Saint Thomas Ken by Michel Lafleur (2017) 6" x 8", oils on toile
Thomas Ken (1637-1711), though a somewhat obscure English ecclesiastic, is nonetheless a household name in certain obscure American households, and one particularly well known to me: viz, my own. A saintly character who became the Bishop of Bath and Wells, he was most notable for two public acts of conscience. In the summer of 1683 he refused the request of King Charles II’s advance man to give temporary housing to the famous royal mistress, Eleanor (“Nell”) Gwyn, maintaining that “a woman of ill repute ought not to be endured in the house of a clergyman, and especially the king’s chaplain.” More famously he was one of the non-jurors: a few bishops who at the time of the Glorious Revolution refused to take an oath of fealty to the new king, William of Orange, on the grounds that the old monarch, James II (abdicated or deposed, depending upon your ecclesiastical politics) was still alive. When I was talking about the inconveniences of resolutions and vows last week, I should have included oaths.

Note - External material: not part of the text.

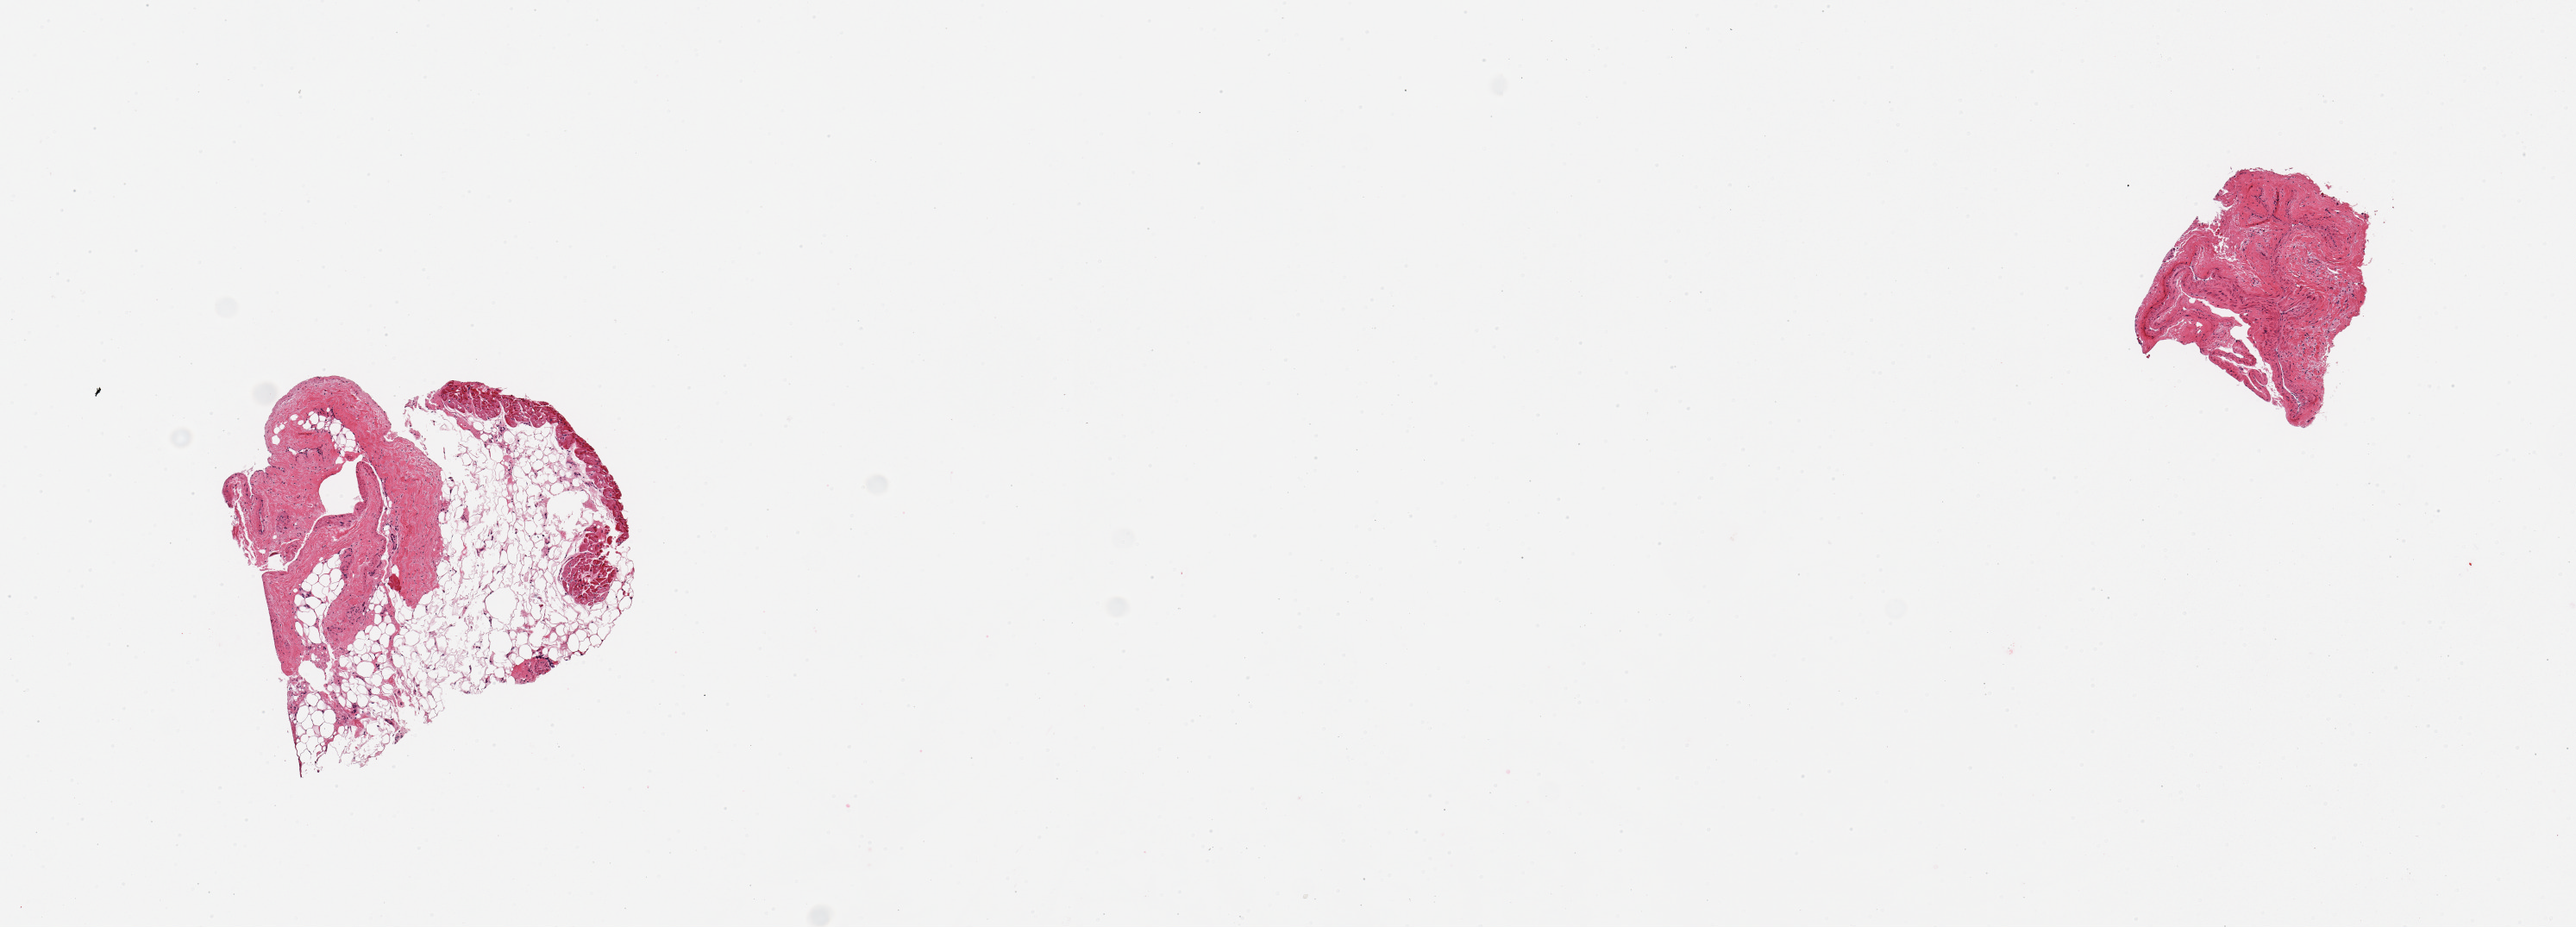
Whole-slide image, H&E stain, brightfield, whole scanned area (about 11.8 x 4.3 mm, from a 20x scan) shown as a low-resolution overview, PAXgene-fixed paraffin-embedded (PFPE) section, section of coronary artery (target tissue), donor tissue sample. Donor: female.
Pathologist's review note for this sample: 2 pieces, no artery, venous/adipose/connective tissues.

Both of Ken’s actions, and especially the second, took cojones; but his fame in the Fleming household is based on mere calendrical accident. Ken’s is remembered in the Anglican calendar on March 20. That is the day Joan happened to be ordained to the priesthood, making him a kind of spiritual patron for her.
That is the first part of the “set up” for this essay. The second introduces the “Haitian barbershop art” project of our formidable son Richard. He spends a good deal of time in Haiti, and has taken a great interest in the Haitian art scene, being a regular at the Ghetto Biennale. There is on the island an amazing flourishing of “tonsorial art”—that is, paintings (rather in the genre of British pub signs) identifying and adorning barbershops and beauty salons, very numerous in Haiti’s service economy. Richard has been trying to connect some of the artists with potential American clients.
None of this was at first in my mind as I slowly was developing an idea for the perfect Christmas gift, the idea of a commissioned icon of Thomas Ken. I knew that, if nothing else, such an image would be unique. Initial investigation revealed problems. The first was the problem of a model or prototype. Ken’s extant iconography is meager. There is a portrait in New College, Oxford; but aside from that there is little more than the usual author’s portrait etchings in old books--a gloomy-faced senior citizen wearing what look like ecclesiastical pajamas. The second is that there are not all that many Anglican icon-makers. I did come upon a very promising one, a woman in New England who does exquisite golden pieces in neo-Byzantine style. She was game to give it a go, but at a price I could not afford. Then I thought of the Haitian portraitists with whom Richard is connected.
Richard has been helping some of the Barbershop Painters to supplement their income by doing commissioned portraits, based on photographs, in their distinctive vernacular styles. You send an artist a photo of Uncle Fred with a few general suggestions about size and so forth; the artist does the rest.
The word “icon” perhaps requires a little demystification. It is the Greek word for pictorial representation as image (imago) was the Latin word. It has come to mean particularly a “religious picture”, though we also have “Civil Rights icons,” computer icons, and other secular icons galore. In Christian history icons/images have been used both in the decoration of churches and for private devotion. In popular thought they are particularly associated with the eastern Orthodox churches, though in fact the surviving iconography deriving from Latin (Roman Catholic) traditions is more extensive and more diverse. Religious pictures have been controversial. There were major movements of theological image-smashing (iconoclasm) in the East in the eighth and ninth centuries and in the West in the sixteenth.
We do not know the names of most of the creators of medieval religious art, and the small works of Orthodox devotion we are most likely think of as “icons” may seem characteristically anonymous. But the name of the fifteenth-century Russian painter Andrei Rublev became widely known through a famous Soviet film. We think El Greco began as an “icon”-painter, and there are others. The creator of the world’s first known commissioned icon of Saint Thomas Ken is named Michel Lafleur, and more of his work (both tonsorial and portraiture) can be seen here.
The process by which he created the icon was wonderfully medieval. In writing a doctoral dissertation on the illustrated manuscripts of the Roman de la Rose I discovered the extraordinary degree to which medieval painters regarded themselves as technicians rather than expressive creators. A scribe needing an image of Lady Fortune might write the simple instruction: “Draw a picture of a woman with a wheel here” and get what he wanted. Above all, the painters were expert copyists of approved models. Unfortunately, the only model I could provide for M. Lafleur was a grim neo-classical line-etching. He did a wonderful job of “byzantinizing” with golden hues; but he couldn’t do much about the weird cameo thing at the bottom of the oval architectural frame.